[-mm PATCH v2 00/25] get_user_pages() for dax pte and pmd mappings

* [-mm PATCH v2 00/25] get_user_pages() for dax pte and pmd mappings
@ 2015-12-10  2:37 Dan Williams
  2015-12-10  2:37 ` [-mm PATCH v2 01/25] pmem, dax: clean up clear_pmem() Dan Williams
                   ` (26 more replies)
  0 siblings, 27 replies; 48+ messages in thread
From: Dan Williams @ 2015-12-10  2:37 UTC (permalink / raw)
  To: akpm
  Cc: Dave Hansen, Toshi Kani, David Airlie, Dave Hansen, Dave Chinner,
	linux-mm, H. Peter Anvin, Christoph Hellwig, Andrea Arcangeli,
	kbuild test robot, linux-nvdimm, Richard Weinberger, x86,
	Peter Zijlstra, Jeff Moyer, Ingo Molnar, Mel Gorman,
	Matthew Wilcox, Ross Zwisler, Jeff Dike, Jens Axboe,
	Alexander Viro, Thomas Gleixner, Christoffer Dall, Jan Kara,
	Paolo Bonzini, Logan Gunthorpe, Kirill A. Shutemov

Changes since v1: [1]

1/ Rebase on latest -next (20151209).  Fixed up PHYSICAL_PAGE_MASK, but
   no other major collisions.

2/ Decreased the transfer size in "dax: increase granularity of
   dax_clear_blocks() operations" to get the max latency to reschedule
   under 1ms and average latency under 150us. (Andrew)

3/ Add cc's for x86 maintainers

4/ Add Tested-by: Logan Gunthorpe

This update, as before, passes the ndctl [2] and nvml [3] test suites.

[1]: https://lists.01.org/pipermail/linux-nvdimm/2015-December/003213.html
[2]: https://github.com/pmem/ndctl
[3]: https://github.com/pmem/nvml

A git tree of this set is available here:

  git://git.kernel.org/pub/scm/linux/kernel/git/djbw/nvdimm libnvdimm-pending

---

Summary:

To date, we have implemented two I/O usage models for persistent memory,
PMEM (a persistent "ram disk") and DAX (mmap persistent memory into
userspace).  This series adds a third, DAX-GUP, that allows DAX mappings
to be the target of direct-i/o.  It allows userspace to coordinate
DMA/RDMA from/to persistent memory.

The implementation leverages the ZONE_DEVICE mm-zone that went into
4.3-rc1 (also discussed at kernel summit) to flag pages that are owned
and dynamically mapped by a device driver.  The pmem driver, after
mapping a persistent memory range into the system memmap via
devm_memremap_pages(), arranges for DAX to distinguish pfn-only versus
page-backed pmem-pfns via flags in the new pfn_t type.
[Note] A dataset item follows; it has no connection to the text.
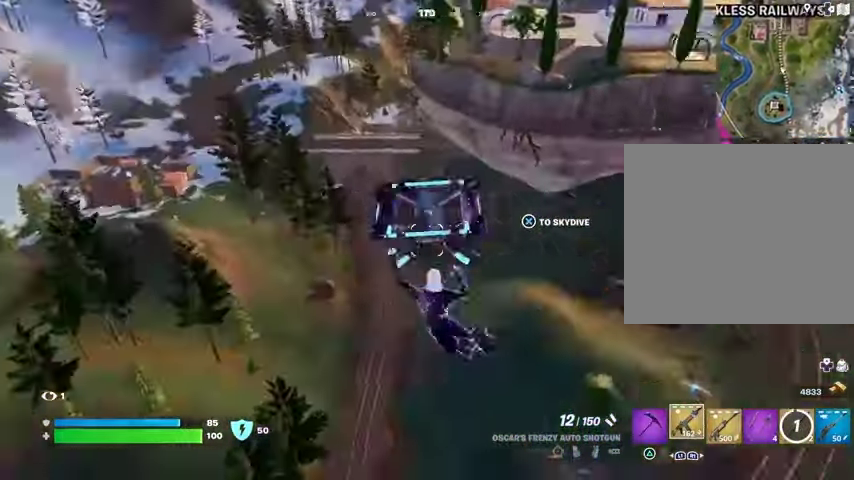
{"buttons": [], "left_stick": "left", "right_stick": "center", "events": [[33, "right_stick", "center"]]}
The DAX code, upon seeing a PFN_DEV+PFN_MAP flagged pfn, flags the
resulting pte(s) inserted into the process page tables with a new
_PAGE_DEVMAP flag.  Later, when get_user_pages() is walking ptes it keys
off _PAGE_DEVMAP to pin the device hosting the page range active.
Finally, get_page() and put_page() are modified to take references
against the device driver established page mapping.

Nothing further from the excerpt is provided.